Zach Does Nails is an out-of-home service, meaning Aaronson will come to your home with his tools. But if you are looking for a manicure, look elsewhere.

“Some people don’t understand what I do. I don’t want to be a nail technician; I want to be a nail artist. I am interested in nail art and nail design. If and when I have a brick and mortar establishment, it will be a nail art studio, not a salon,” Aaronson said, “My dream is to increase my skills and tools in order to create works of art on nails… I want to be able to emulate a picture you have or a painting.”

And there’s no doubt that those close to Aaronson see the potential his dream has.

“My parents are pretty excited I’m doing something unique,” Aaronson said.

“Anyone that knows Zach knows how creative he is. But with the nails I’ve seen a passion I’ve never seen in him. It’s cool to see him so driven,” said Tochi Anueyiagu, FCLC ’12, one of Aaronson’s best friends. “He got this idea a month and a half ago and look at all he’s done… it’s impressive to see; its exciting.”

But that doesn’t mean he hasn’t met any resistance to the idea.

“My sister was the more hesitant one,” Aaronson said. “She’s 22 and just graduated from Columbia; she wants to make sure I pursue my academic interests… We got in a huge fight. I told her off though. Just because I’m not going the conservative, ‘I’m a doctor’ route doesn’t mean anything.”

Aaronson hopes to provide a service to women that isn’t currently available.

“I went into Ellen’s Nails down the street from Fordham to get my nails done and they looked at me like I had three heads when I asked if they did glitter and designs… then they took out these old, crusty design polishes… and she painted my heart upside down!”

As Aaronson flips through pictures of nail art he has created, his eyes brighten; a smile spreads from ear to ear. There’s no doubt that this is something he is extremely passionate about.

“There is fashion design and makeup design; just in that way, I want to be considered a designer for nails. It’s kind of out there; it isn’t going to change the world… but it can define you. You can express yourself through your nails,” Aaronson said.

And this passion is something he hopes will catch on.

“I have a one-year plan; I have big dreams for what it can become. I think women need to see that it’s socially acceptable and fun to have designed nails. The world is ready to head in this direction… they are huge this year. In Vogue, two of the spreads they’ve done have had a close up of models’ nails with crazy designs.”

In this way, Aaronson sees himself tapping into a “burgeoning trend,” hoping to carve out his own niche.

“I love glitter; I’m all about colors, and I really love checkerboards… that might be my signature because it’s funky, intricate and feels like a throwback. My style is kind of ’60s mod,” Aaronson said.

Another service Zach Does Nails offers? Friendly Conversation, although it’s not advertised on the Web site; it’s more of a perk.

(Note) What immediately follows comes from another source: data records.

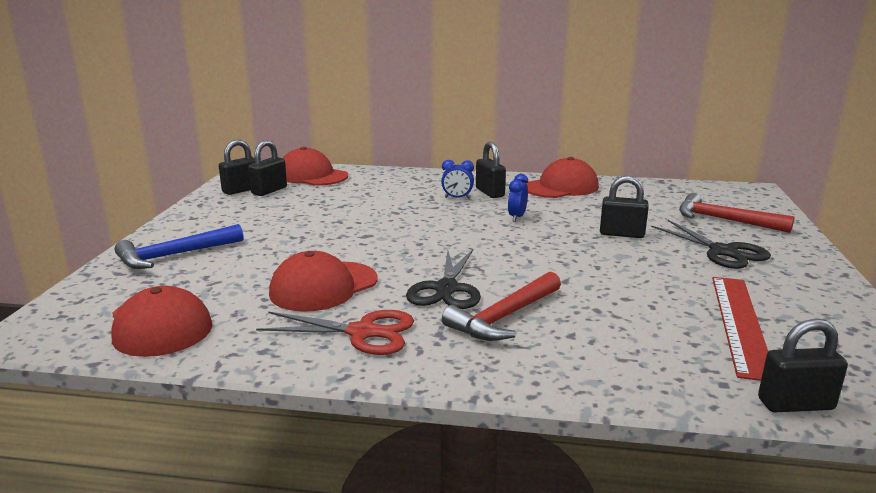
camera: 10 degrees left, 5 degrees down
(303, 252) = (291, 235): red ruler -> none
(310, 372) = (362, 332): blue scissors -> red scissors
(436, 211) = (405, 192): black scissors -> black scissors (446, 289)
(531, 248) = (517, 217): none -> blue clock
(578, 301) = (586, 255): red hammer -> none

“You’re paying five dollars not only for your nails, but for a good conversation. That’s another service Zach brings that you can’t get in a nail salon, great nails with some girl talk while he does it,” Anueyiagu said.

“I definitely want to be friends with my clients,” Aaronson said. “Women trust me. I have business savvy. This is a way to accessorize a look for a woman who is confidant and fun… you’re typing all day, you want to have something pretty to look at!”

When Zach Does Nails launches it will be kicked off by a girls-only party in McMahon Hall, where free nail art will be offered. Aaronson hopes everyone will get as excited as he is about the service.

“Even if you bite your nails, I’ll do them, although I encourage you to stop… Go to Duane Reade and get that polish that tastes bad. It works; you’ll stop. The longer the nails, the more fun they are to paint!”

Coming from someone who has already experienced Zach Does Nails first hand: “You’ll never do one coat again. You’ll never do one color again,” said Anueyiagu, “Why would you want to go back to plain and boring?”